Van der Kolk, Bessel (2007) Trauma and Memory. 1st Annual Somatic Experiencing Conference. San Francisco.
Emerald
hi, just wanted to add a comment to this. Sometimes the best sessions are when I have an aha moment and realise my progress and things about me. My therapist always gets a big smile on her face especially if its been something that I wouldnt at first acknowledge.
Emerald
Oh, those therapy moments, eh. Yeah, it's this kinda stuff that makes the journey so worthwhile. Your comment also reminds me Emerald, why the job as a therapist is so rewarding...it's a window into the remarkable unfolding development of another human being.
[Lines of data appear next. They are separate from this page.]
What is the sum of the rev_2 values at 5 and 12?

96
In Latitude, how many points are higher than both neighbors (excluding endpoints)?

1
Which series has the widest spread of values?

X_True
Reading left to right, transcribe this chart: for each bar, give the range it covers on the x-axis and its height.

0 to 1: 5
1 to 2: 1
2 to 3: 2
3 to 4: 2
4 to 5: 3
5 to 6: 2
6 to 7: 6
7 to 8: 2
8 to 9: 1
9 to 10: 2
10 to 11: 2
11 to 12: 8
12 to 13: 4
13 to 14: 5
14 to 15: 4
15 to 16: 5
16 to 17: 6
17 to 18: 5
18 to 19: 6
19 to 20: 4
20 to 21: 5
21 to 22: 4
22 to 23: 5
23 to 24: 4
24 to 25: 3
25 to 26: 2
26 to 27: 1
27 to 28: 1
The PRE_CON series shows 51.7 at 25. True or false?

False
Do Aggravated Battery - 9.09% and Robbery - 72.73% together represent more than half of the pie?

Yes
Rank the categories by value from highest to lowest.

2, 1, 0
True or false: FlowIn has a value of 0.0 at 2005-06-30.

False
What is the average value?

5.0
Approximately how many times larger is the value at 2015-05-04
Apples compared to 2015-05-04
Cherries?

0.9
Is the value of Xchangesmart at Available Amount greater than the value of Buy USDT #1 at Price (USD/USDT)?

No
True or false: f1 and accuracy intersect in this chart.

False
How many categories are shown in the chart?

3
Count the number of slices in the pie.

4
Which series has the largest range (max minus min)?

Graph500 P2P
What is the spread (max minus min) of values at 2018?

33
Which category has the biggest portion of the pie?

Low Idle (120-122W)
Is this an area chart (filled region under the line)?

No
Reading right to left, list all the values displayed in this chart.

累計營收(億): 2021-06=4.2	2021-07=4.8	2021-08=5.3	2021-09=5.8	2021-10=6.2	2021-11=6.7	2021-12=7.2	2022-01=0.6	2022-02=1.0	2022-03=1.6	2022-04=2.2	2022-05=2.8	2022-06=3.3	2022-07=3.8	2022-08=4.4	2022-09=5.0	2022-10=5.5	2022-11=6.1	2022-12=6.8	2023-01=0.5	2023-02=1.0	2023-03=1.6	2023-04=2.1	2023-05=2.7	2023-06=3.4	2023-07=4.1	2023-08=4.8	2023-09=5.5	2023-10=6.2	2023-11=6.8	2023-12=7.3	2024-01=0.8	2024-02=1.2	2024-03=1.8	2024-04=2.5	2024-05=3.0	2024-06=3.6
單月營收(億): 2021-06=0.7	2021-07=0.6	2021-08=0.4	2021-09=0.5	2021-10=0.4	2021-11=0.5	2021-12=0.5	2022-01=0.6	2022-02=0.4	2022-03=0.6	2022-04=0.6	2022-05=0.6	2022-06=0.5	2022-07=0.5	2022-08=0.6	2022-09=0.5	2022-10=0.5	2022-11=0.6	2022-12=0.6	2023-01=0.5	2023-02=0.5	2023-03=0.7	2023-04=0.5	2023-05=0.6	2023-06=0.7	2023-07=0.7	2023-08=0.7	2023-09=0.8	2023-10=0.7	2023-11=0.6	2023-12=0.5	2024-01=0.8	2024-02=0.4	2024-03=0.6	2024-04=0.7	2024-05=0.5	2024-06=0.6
Thanks for you post Emerald.
Shrinklady
Mom of three
I had true insight when I had transference with my therapist. I told him all about it, all about my transference feelings, and he accepted them and didn't reject me. That was the first time in my life that I truly FELT what it feels like to reveal my innermost thoughts and not be rejected.
After that experience, I am now able to reveal more of my thoughts to other people and therefore get closer to them, without my old fear of rejection. It was like my therapist had a key to the wall around my heart and opened it up so that love could come in and out. That was a moment of true insight.
Mom of Three
Wow, that's beautiful Mom of Three. It's amazing isn't it, how these extraordinary moments in therapy create such fundamental shifts.
Thanks for your sharing your story with us.